Wilujengan adalah ziarah makam ke sesepuh yang dianggap memiliki kemampuan khusus. Tujuannya mendoakan arwah yang dituju, dan memohon keselamatan bagi yang masih hidup. Terdapat serangkaian kegiatan adat yang dilakukan masyarakat untuk semakin dekat dengan Sang Pencipta.
Sedangkan, Panyuwuhan adalah permintaan ketika seseorang memiliki harapan yang diungkapkan melalui hal-hal gaib. Ritualnya dilaksanakan malam Selasa dan Jumat Kliwon, hal ini juga ada kaitannya dengan mitos Mbah Bregas yang konon dipercaya sebagai perantara doa kepada Tuhan.

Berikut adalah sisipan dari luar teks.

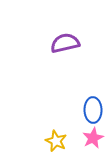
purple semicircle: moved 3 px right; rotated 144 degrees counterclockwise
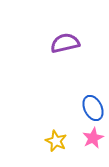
blue ellipse: moved 2 px up; rotated 25 degrees counterclockwise
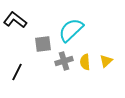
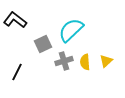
gray square: rotated 18 degrees counterclockwise
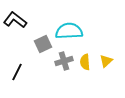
cyan semicircle: moved 2 px left, 1 px down; rotated 40 degrees clockwise
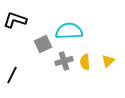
black L-shape: rotated 20 degrees counterclockwise
yellow triangle: moved 2 px right
black line: moved 5 px left, 3 px down
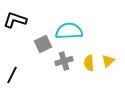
yellow semicircle: moved 4 px right, 1 px down
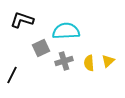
black L-shape: moved 7 px right
cyan semicircle: moved 3 px left
gray square: moved 2 px left, 4 px down
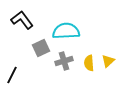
black L-shape: rotated 35 degrees clockwise
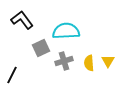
yellow triangle: rotated 16 degrees counterclockwise
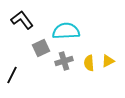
yellow triangle: rotated 32 degrees clockwise
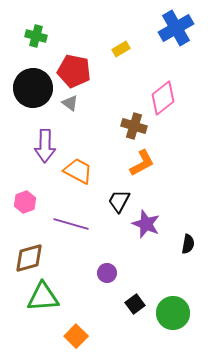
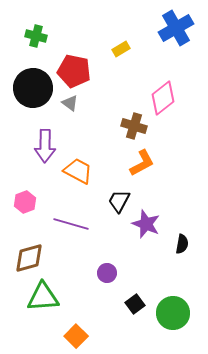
black semicircle: moved 6 px left
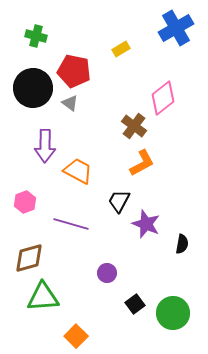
brown cross: rotated 20 degrees clockwise
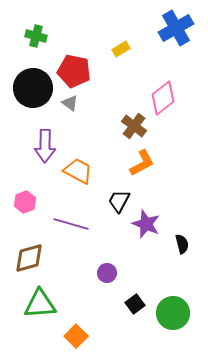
black semicircle: rotated 24 degrees counterclockwise
green triangle: moved 3 px left, 7 px down
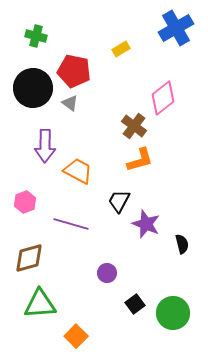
orange L-shape: moved 2 px left, 3 px up; rotated 12 degrees clockwise
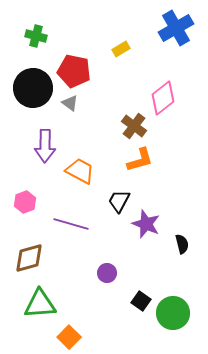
orange trapezoid: moved 2 px right
black square: moved 6 px right, 3 px up; rotated 18 degrees counterclockwise
orange square: moved 7 px left, 1 px down
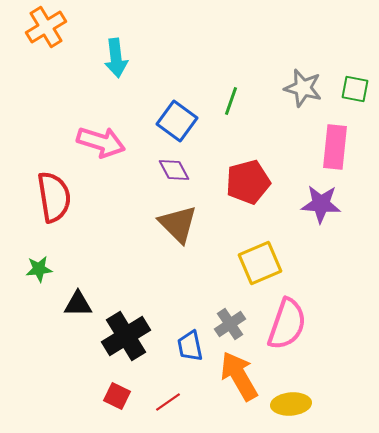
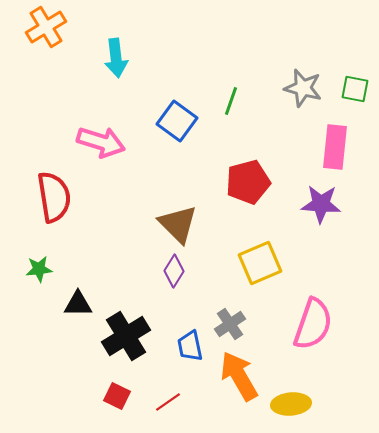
purple diamond: moved 101 px down; rotated 60 degrees clockwise
pink semicircle: moved 26 px right
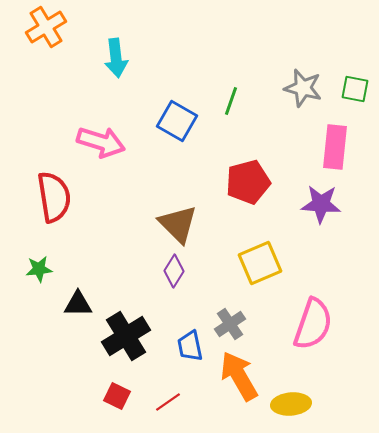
blue square: rotated 6 degrees counterclockwise
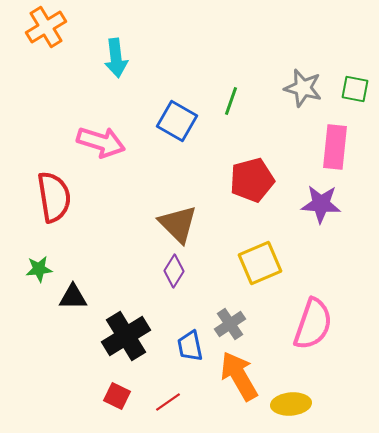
red pentagon: moved 4 px right, 2 px up
black triangle: moved 5 px left, 7 px up
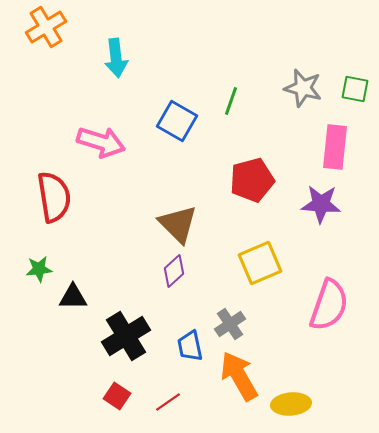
purple diamond: rotated 16 degrees clockwise
pink semicircle: moved 16 px right, 19 px up
red square: rotated 8 degrees clockwise
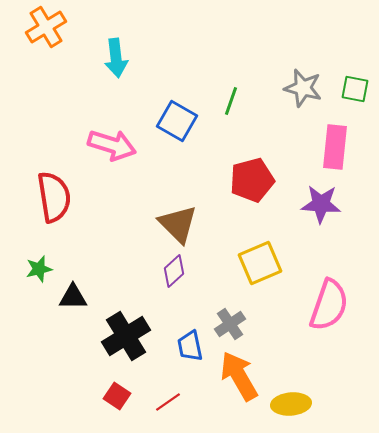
pink arrow: moved 11 px right, 3 px down
green star: rotated 8 degrees counterclockwise
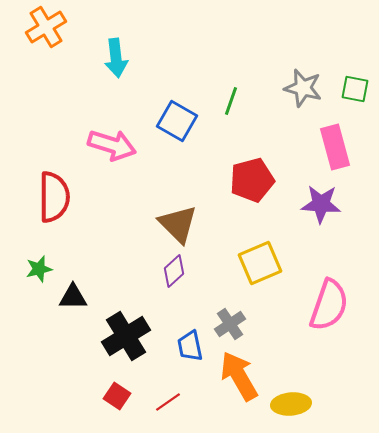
pink rectangle: rotated 21 degrees counterclockwise
red semicircle: rotated 9 degrees clockwise
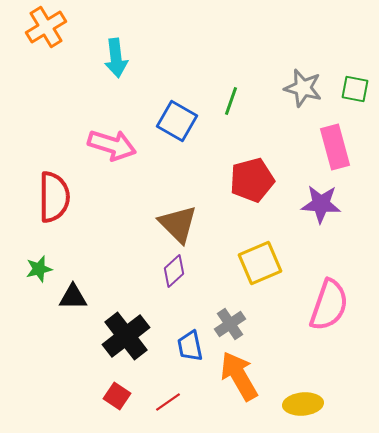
black cross: rotated 6 degrees counterclockwise
yellow ellipse: moved 12 px right
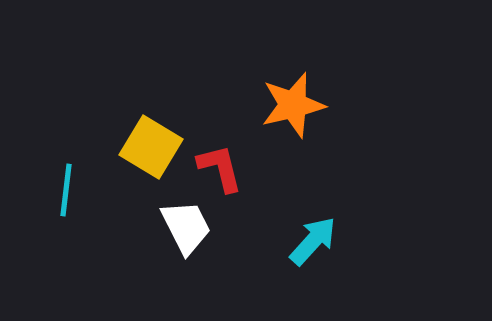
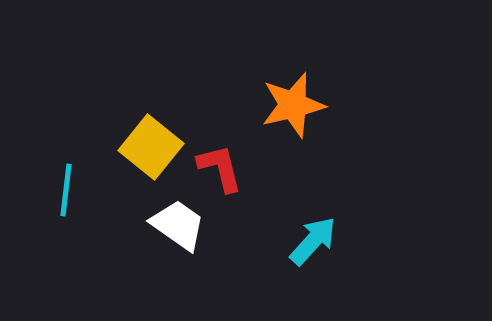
yellow square: rotated 8 degrees clockwise
white trapezoid: moved 8 px left, 2 px up; rotated 28 degrees counterclockwise
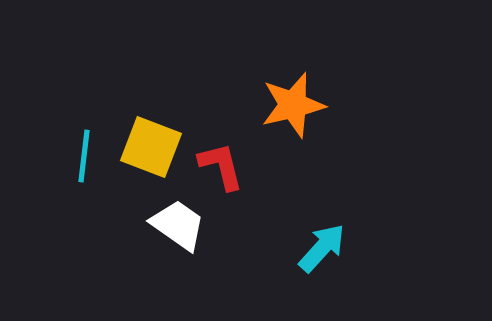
yellow square: rotated 18 degrees counterclockwise
red L-shape: moved 1 px right, 2 px up
cyan line: moved 18 px right, 34 px up
cyan arrow: moved 9 px right, 7 px down
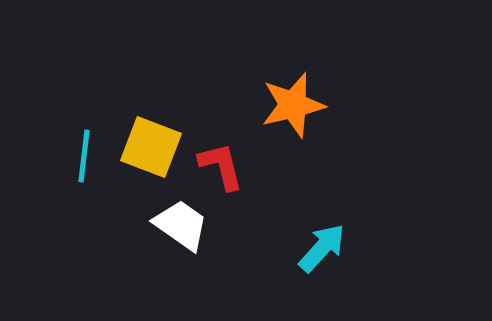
white trapezoid: moved 3 px right
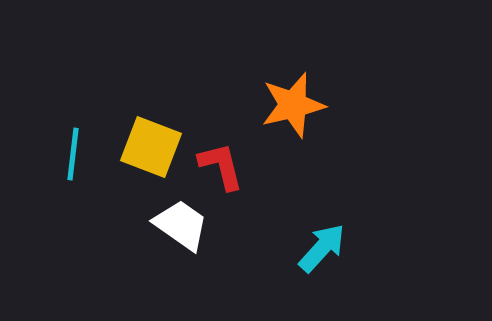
cyan line: moved 11 px left, 2 px up
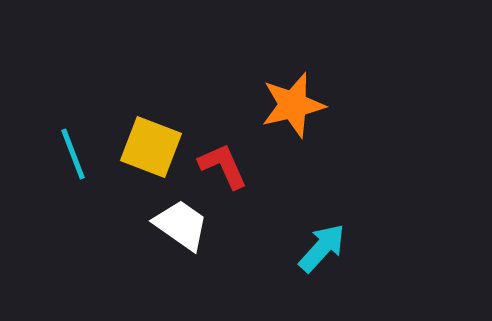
cyan line: rotated 28 degrees counterclockwise
red L-shape: moved 2 px right; rotated 10 degrees counterclockwise
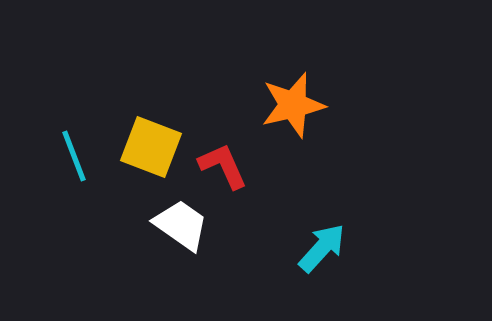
cyan line: moved 1 px right, 2 px down
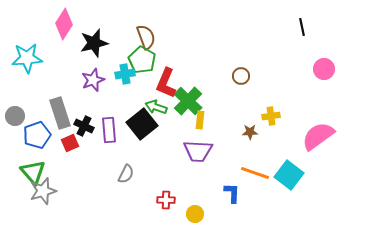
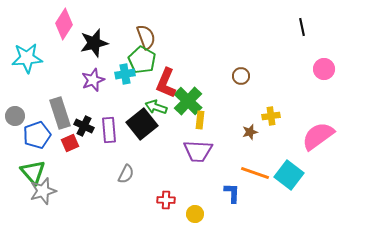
brown star: rotated 14 degrees counterclockwise
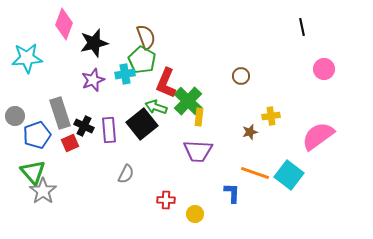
pink diamond: rotated 12 degrees counterclockwise
yellow rectangle: moved 1 px left, 3 px up
gray star: rotated 20 degrees counterclockwise
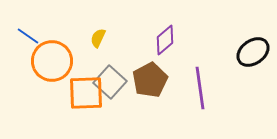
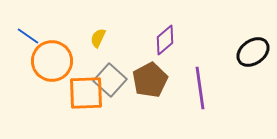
gray square: moved 2 px up
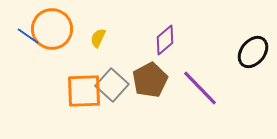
black ellipse: rotated 16 degrees counterclockwise
orange circle: moved 32 px up
gray square: moved 2 px right, 5 px down
purple line: rotated 36 degrees counterclockwise
orange square: moved 2 px left, 2 px up
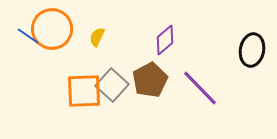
yellow semicircle: moved 1 px left, 1 px up
black ellipse: moved 1 px left, 2 px up; rotated 28 degrees counterclockwise
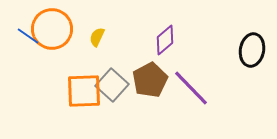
purple line: moved 9 px left
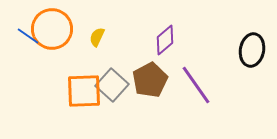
purple line: moved 5 px right, 3 px up; rotated 9 degrees clockwise
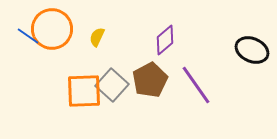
black ellipse: rotated 76 degrees counterclockwise
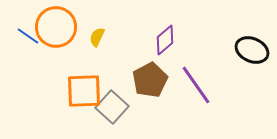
orange circle: moved 4 px right, 2 px up
gray square: moved 22 px down
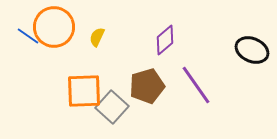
orange circle: moved 2 px left
brown pentagon: moved 3 px left, 6 px down; rotated 12 degrees clockwise
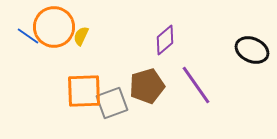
yellow semicircle: moved 16 px left, 1 px up
gray square: moved 4 px up; rotated 28 degrees clockwise
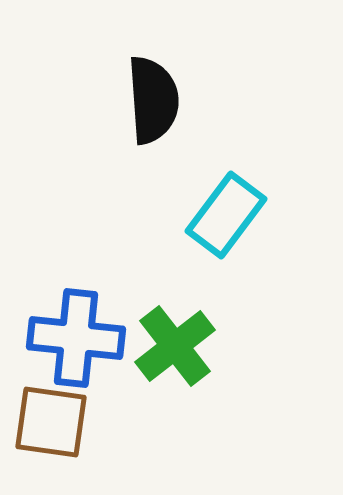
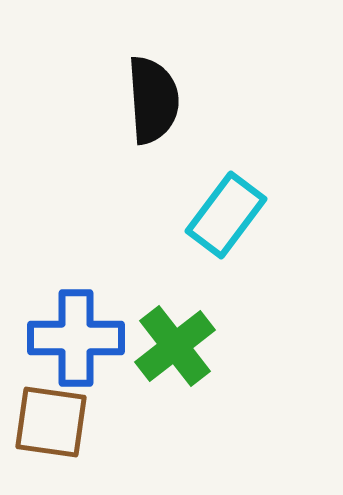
blue cross: rotated 6 degrees counterclockwise
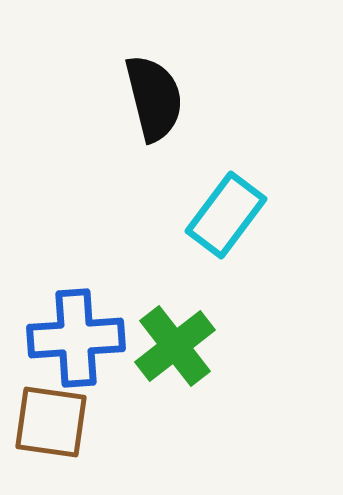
black semicircle: moved 1 px right, 2 px up; rotated 10 degrees counterclockwise
blue cross: rotated 4 degrees counterclockwise
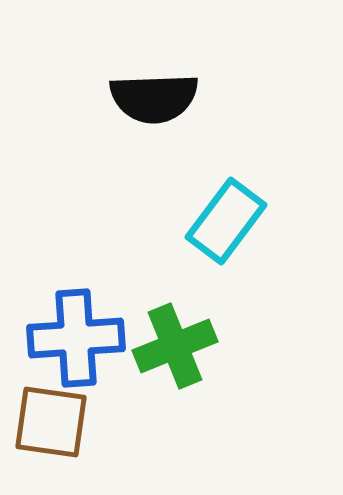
black semicircle: rotated 102 degrees clockwise
cyan rectangle: moved 6 px down
green cross: rotated 16 degrees clockwise
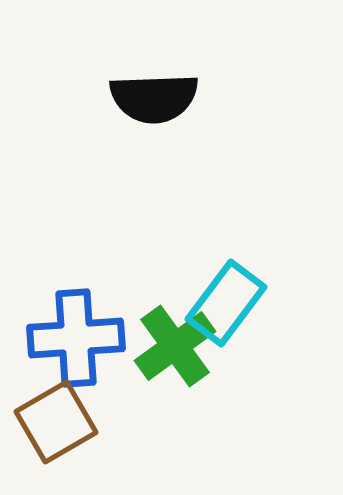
cyan rectangle: moved 82 px down
green cross: rotated 14 degrees counterclockwise
brown square: moved 5 px right; rotated 38 degrees counterclockwise
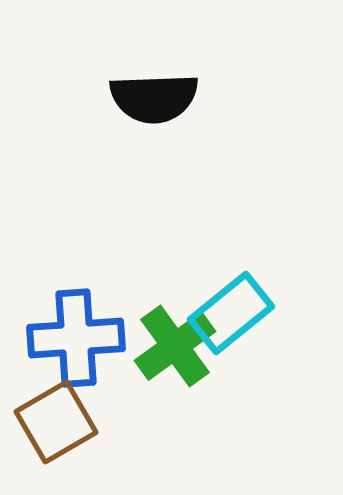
cyan rectangle: moved 5 px right, 10 px down; rotated 14 degrees clockwise
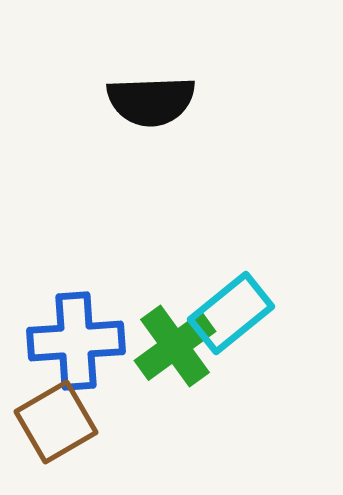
black semicircle: moved 3 px left, 3 px down
blue cross: moved 3 px down
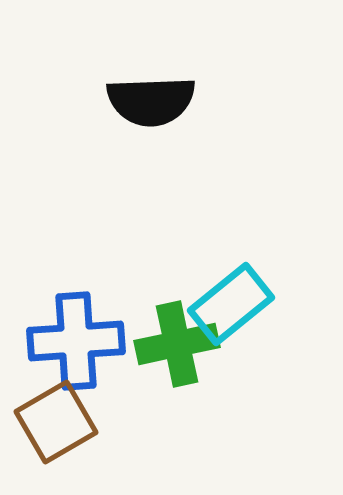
cyan rectangle: moved 9 px up
green cross: moved 2 px right, 2 px up; rotated 24 degrees clockwise
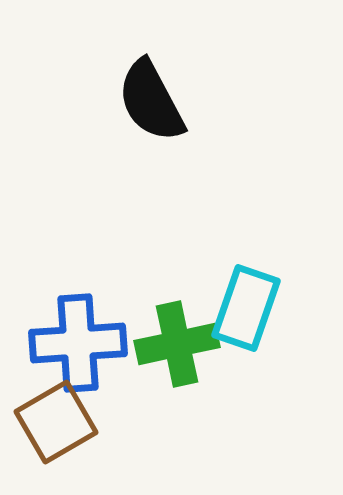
black semicircle: rotated 64 degrees clockwise
cyan rectangle: moved 15 px right, 4 px down; rotated 32 degrees counterclockwise
blue cross: moved 2 px right, 2 px down
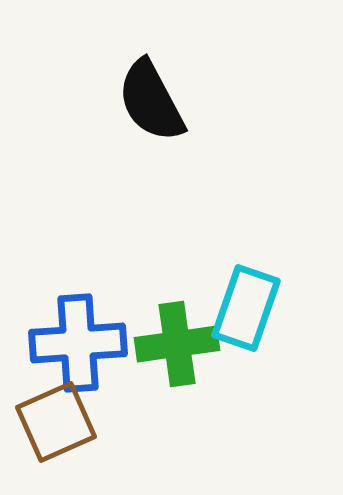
green cross: rotated 4 degrees clockwise
brown square: rotated 6 degrees clockwise
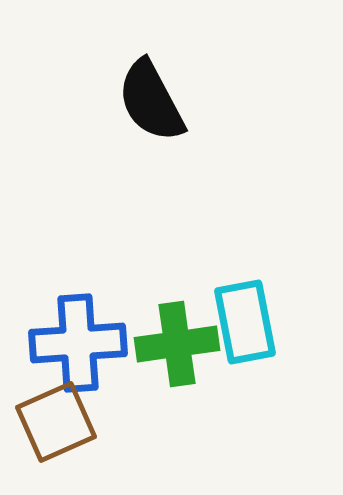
cyan rectangle: moved 1 px left, 14 px down; rotated 30 degrees counterclockwise
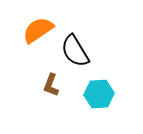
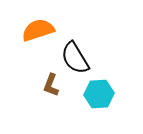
orange semicircle: rotated 16 degrees clockwise
black semicircle: moved 7 px down
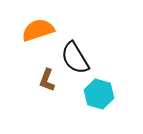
brown L-shape: moved 4 px left, 5 px up
cyan hexagon: rotated 20 degrees clockwise
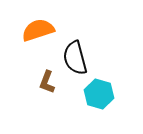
black semicircle: rotated 16 degrees clockwise
brown L-shape: moved 2 px down
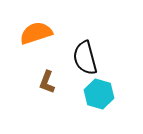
orange semicircle: moved 2 px left, 3 px down
black semicircle: moved 10 px right
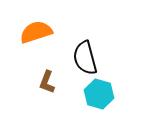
orange semicircle: moved 1 px up
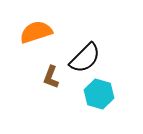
black semicircle: rotated 120 degrees counterclockwise
brown L-shape: moved 4 px right, 5 px up
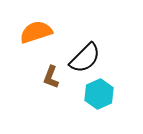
cyan hexagon: rotated 20 degrees clockwise
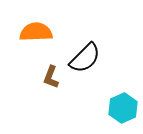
orange semicircle: rotated 16 degrees clockwise
cyan hexagon: moved 24 px right, 14 px down
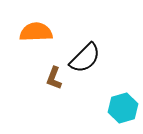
brown L-shape: moved 3 px right, 1 px down
cyan hexagon: rotated 8 degrees clockwise
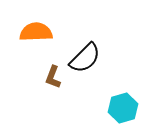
brown L-shape: moved 1 px left, 1 px up
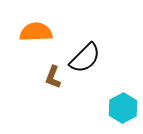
cyan hexagon: rotated 12 degrees counterclockwise
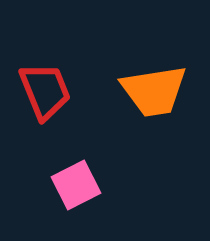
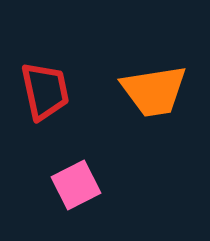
red trapezoid: rotated 10 degrees clockwise
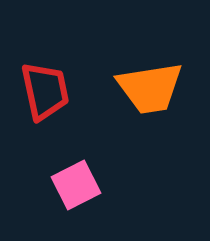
orange trapezoid: moved 4 px left, 3 px up
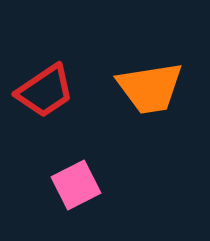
red trapezoid: rotated 68 degrees clockwise
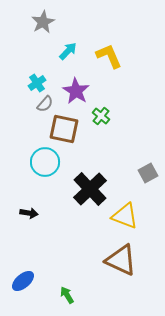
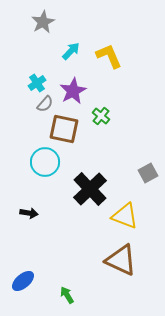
cyan arrow: moved 3 px right
purple star: moved 3 px left; rotated 12 degrees clockwise
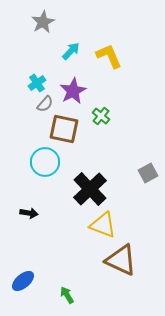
yellow triangle: moved 22 px left, 9 px down
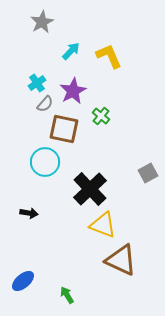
gray star: moved 1 px left
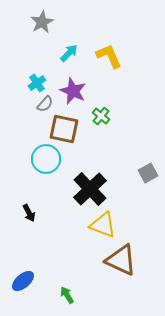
cyan arrow: moved 2 px left, 2 px down
purple star: rotated 20 degrees counterclockwise
cyan circle: moved 1 px right, 3 px up
black arrow: rotated 54 degrees clockwise
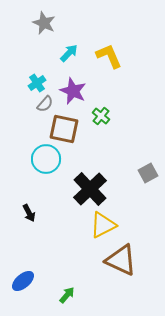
gray star: moved 2 px right, 1 px down; rotated 20 degrees counterclockwise
yellow triangle: rotated 48 degrees counterclockwise
green arrow: rotated 72 degrees clockwise
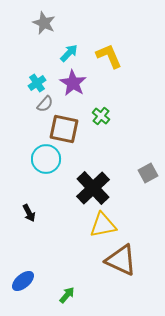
purple star: moved 8 px up; rotated 8 degrees clockwise
black cross: moved 3 px right, 1 px up
yellow triangle: rotated 16 degrees clockwise
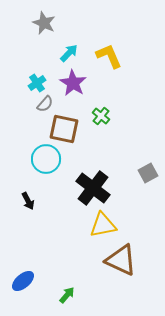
black cross: rotated 8 degrees counterclockwise
black arrow: moved 1 px left, 12 px up
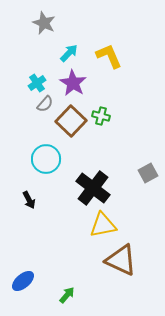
green cross: rotated 24 degrees counterclockwise
brown square: moved 7 px right, 8 px up; rotated 32 degrees clockwise
black arrow: moved 1 px right, 1 px up
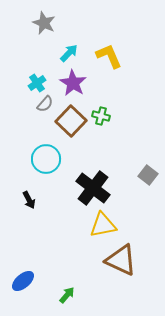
gray square: moved 2 px down; rotated 24 degrees counterclockwise
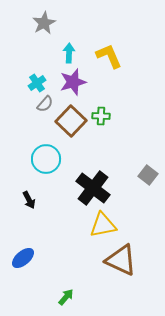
gray star: rotated 20 degrees clockwise
cyan arrow: rotated 42 degrees counterclockwise
purple star: moved 1 px up; rotated 24 degrees clockwise
green cross: rotated 12 degrees counterclockwise
blue ellipse: moved 23 px up
green arrow: moved 1 px left, 2 px down
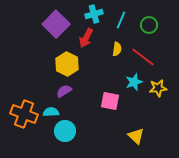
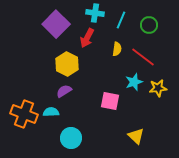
cyan cross: moved 1 px right, 1 px up; rotated 24 degrees clockwise
red arrow: moved 1 px right
cyan circle: moved 6 px right, 7 px down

Keyakinan ini karena sosoknya dianggap sebagai hamba yang taat, sehingga ketika berdoa menyampaikan keinginan melalui Mbah Bregas akan terkabul. Waktu yang dianggap bagus untuk berziarah ke makam Mbah Bregas yaitu Maulud, Ruwah, dan Suro.
Mbah Bregas juga mengajarkan nilai-nilai luhur kepada warga Ngino tentang kebersamaan dan gotong royong yang diterapkan dalam kehidupan, termasuk penyelenggaraan upacara Bersih Desa. Dilansir laman kebudayaan.slemankab.go.id, upacara ini dilakukan setelah masa panen sebagai ungkapan syukur dan penghormatan terhadap Mbah Bregas.
Mbah Bregas, sosok terhormat sekaligus figur yang mewariskan nilai-nilai luhur bagi masyarakat Dusun Ngino. Mitos-mitos yang berkembang sebagai bagian identitas budaya setempat. Tak hanya mengajarkan tradisi berkehidupan, tapi juga memperkokoh hubungan antarmasyarakat.